Pierwsze, poważne zmiany w przepisach dotyczących kierowców weszły w życie w czerwcu 2021 roku. Od tego momentu każdy prowadzący pojazd ma obowiązek zachować jeszcze większą ostrożność, zbliżając się do przejścia dla pieszych, a sami piesi zyskali na „zebrze” bezwzględne pierwszeństwo. Kolejną zmianą było zrównanie limitu prędkości do 50 km/h w terenie zabudowanym zarówno w dzień jak i w nocy, bo do tego czasu po zmroku można było jechać 60 km/h.
Już dane z pierwszych miesięcy obowiązywania tych przepisów wskazywały, że na drogach jest bezpieczniej. W 2021 r. w całej Polsce doszło do prawie 23 tys. wypadków, w których zginęło 2,2 tys. osób. Rok wcześniej było 738 zdarzeń więcej i 258 więcej ofiar.

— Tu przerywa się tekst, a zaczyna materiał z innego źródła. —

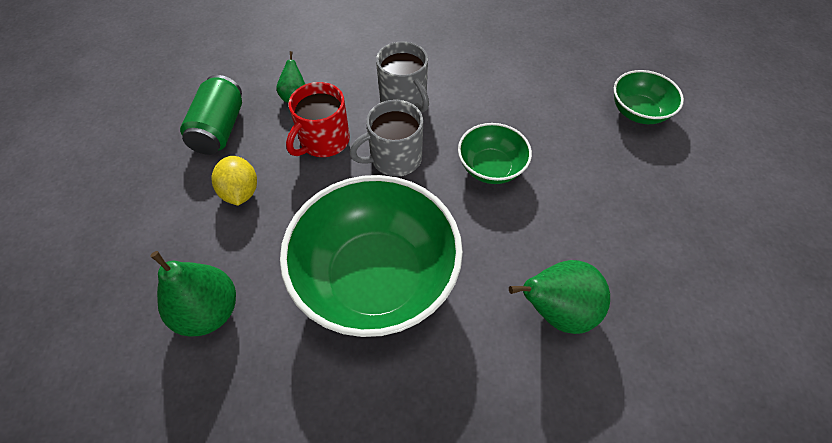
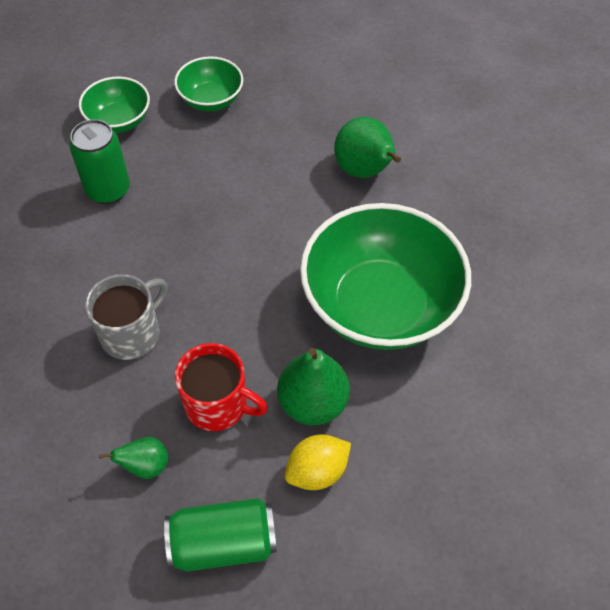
camera: 105 degrees left, 0 degrees up
green pear [150,251,236,336] -> green pear moved to [277,348,350,425]
grey mug [349,100,423,177] -> none
green bowl [458,123,532,184] -> green bowl moved to [174,56,243,111]
none -> green can [70,119,130,204]

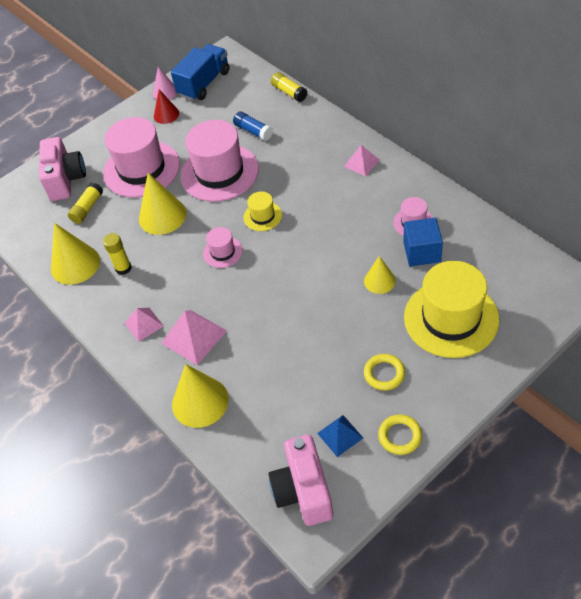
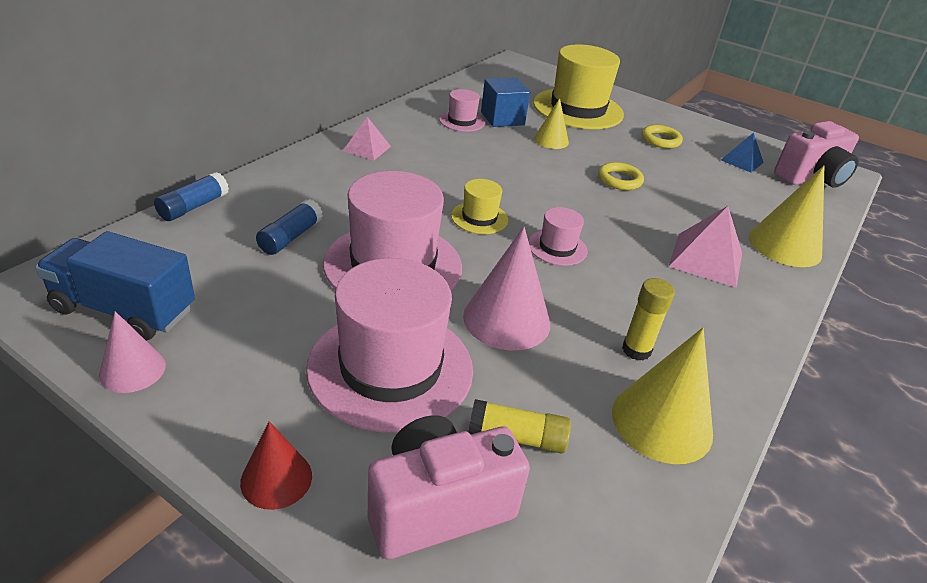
camera: 115 degrees left, 15 degrees down
pink pyramid [125,308,164,342] -> none
yellow cone [139,173,187,235] -> pink cone [463,227,550,350]
red cone [154,89,179,124] -> red cone moved to [240,421,312,510]
yellow glue stick [271,72,308,102] -> blue glue stick [154,172,229,221]
yellow ring [378,415,422,455] -> yellow ring moved to [598,162,644,190]

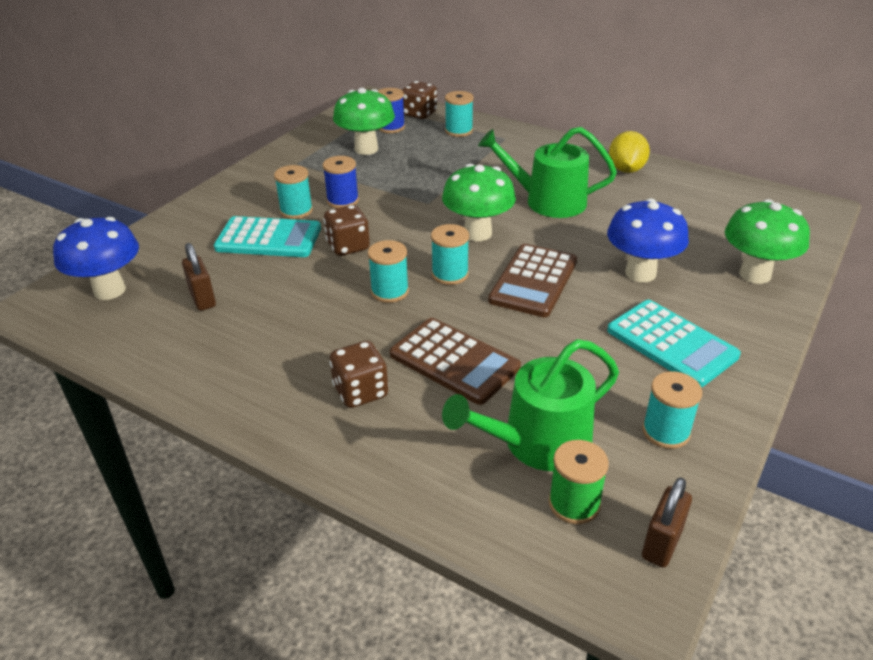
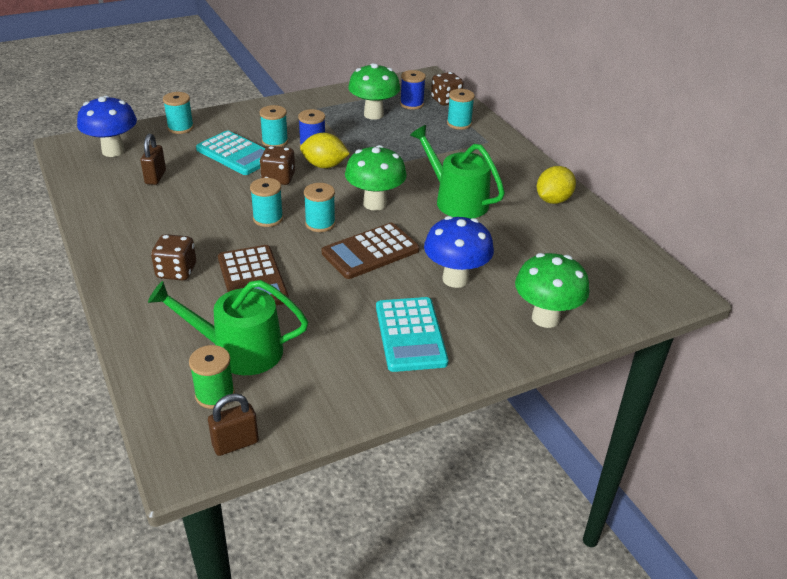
camera: 30 degrees right, 0 degrees up
turquoise spool [642,371,702,449] -> turquoise spool moved to [163,92,194,134]
none -> yellow lemon [300,133,350,168]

Kolejne zmiany weszły w życie 1 stycznia tego roku. W myśl nowych przepisów zostały zaostrzone kary dla kierowców łamiących przepisy, a wysokość mandatów znacznie wzrosła. Policja codziennie podaje informacje o ukaranych kierowcach czy rowerzystach. Na przykład zamojska policja (województwo lubelskie) zatrzymała 23-letniego kierowcę forda, który otrzymał mandat w wysokości 3,2 tys. złotych. „Zapracował” na to popełniając kilka wykroczeń. Za wyprzedzanie na przejściu dla pieszych otrzymał karę w wysokości 1,5 tys. złotych. Za wyprzedzanie na linii podwójnej ciągłej 200 złotych, a za przekroczenie dozwolonej prędkości o 54 km/h - 1,5 tys. złotych. Mężczyzna stanie także przed sądem, bo prowadził auto bez prawa jazdy.
Według sondażu IBRIS, którego wyniki przedstawiła „Rzeczpospolita”, 69,1 proc. respondentów ocenia, że wysokie mandaty poprawią bezpieczeństwo na drogach. W tej grupie znajdują się osoby, które uważają, że tak stanie się „zdecydowanie” (20 proc. zapytanych o zdanie) oraz wskazujące, że zmiany „raczej” przyniosą efekt (46,5 proc.). Około 25 procent biorących udział w badaniu ocenia, że zaostrzenie przepisów nic nie da.
Najmocniej nowe rozwiązania popierają osoby w wieku powyżej 60 lat, a najwięcej sceptyków znajduje się w wśród 30–39-latków.